A Randomized, Double-Blind, Parallel-Group, Placebo Controlled Crossover Trial to Assess the Efficacy, Safety, Tolerability, and Pharmacokinetics of an Identified Small Molecule as a Remyelinating Agent in Multiple Sclerosis
This Phase II clinical trial will assess the efficacy, safety, and tolerability of an identified compound in the promotion of remyelination in patients with relapsing-remitting multiple sclerosis. This investigational drug was approved for the treatment of allergic rhinitis by the Food and Drug Administration (FDA) in past years. Since then, the medication has been identified at UCSF as a compound that potentially enhances oligodendrocyte differentiation and remyelination. However, it is not approved as a therapy for multiple sclerosis.

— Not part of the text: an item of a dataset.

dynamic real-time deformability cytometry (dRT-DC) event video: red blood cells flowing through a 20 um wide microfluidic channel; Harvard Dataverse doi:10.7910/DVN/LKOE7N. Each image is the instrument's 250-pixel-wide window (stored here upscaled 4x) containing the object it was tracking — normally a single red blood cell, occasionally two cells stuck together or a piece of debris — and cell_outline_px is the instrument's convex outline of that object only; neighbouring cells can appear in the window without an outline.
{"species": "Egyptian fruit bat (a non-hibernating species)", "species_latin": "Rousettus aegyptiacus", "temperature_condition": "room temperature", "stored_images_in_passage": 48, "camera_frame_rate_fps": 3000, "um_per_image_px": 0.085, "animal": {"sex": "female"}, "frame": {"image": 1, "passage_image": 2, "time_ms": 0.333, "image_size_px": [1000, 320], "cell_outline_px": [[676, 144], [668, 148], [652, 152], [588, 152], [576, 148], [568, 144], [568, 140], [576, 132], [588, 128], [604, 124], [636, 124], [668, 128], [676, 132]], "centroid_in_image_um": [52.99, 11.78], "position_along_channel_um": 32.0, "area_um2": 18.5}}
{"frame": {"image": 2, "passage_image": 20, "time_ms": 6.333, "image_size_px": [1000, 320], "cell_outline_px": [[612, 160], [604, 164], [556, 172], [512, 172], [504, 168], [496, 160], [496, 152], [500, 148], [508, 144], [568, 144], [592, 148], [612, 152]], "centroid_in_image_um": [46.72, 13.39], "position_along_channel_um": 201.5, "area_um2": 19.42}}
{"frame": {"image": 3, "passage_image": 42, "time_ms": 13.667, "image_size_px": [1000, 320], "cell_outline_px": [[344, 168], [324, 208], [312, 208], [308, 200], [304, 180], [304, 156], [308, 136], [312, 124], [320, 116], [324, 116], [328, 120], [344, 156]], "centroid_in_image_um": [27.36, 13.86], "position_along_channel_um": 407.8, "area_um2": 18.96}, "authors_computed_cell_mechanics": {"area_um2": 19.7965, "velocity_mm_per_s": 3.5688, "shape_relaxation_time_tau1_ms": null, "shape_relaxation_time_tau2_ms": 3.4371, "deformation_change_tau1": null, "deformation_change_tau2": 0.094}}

Study participants will be asked to come to the UCSF MS Center at least 5 times over approximately 5-6 months. Participation will include an initial screening visit to determine eligibility, a baseline visit, and 3 follow-up visits (at 1, 3, and 5 months after the baseline visit). All study visits will occur at the UCSF campus. Most visits will take about 3 hours.
Study participation will involve taking the study drug by mouth, twice each day, or the equivalent amount of placebo. Participants will be randomized into one of two groups: Group A and Group B. Group A will receive 3 months of active drug followed by 2 months of placebo while Group B will receive 3 months of placebo followed by 2 months of the active drug. Patients in this study can remain on their standard disease modifying treatment during the course of the study. However, patients cannot participate in any other investigational new drug research study for which drug effects on remyelination are unknown.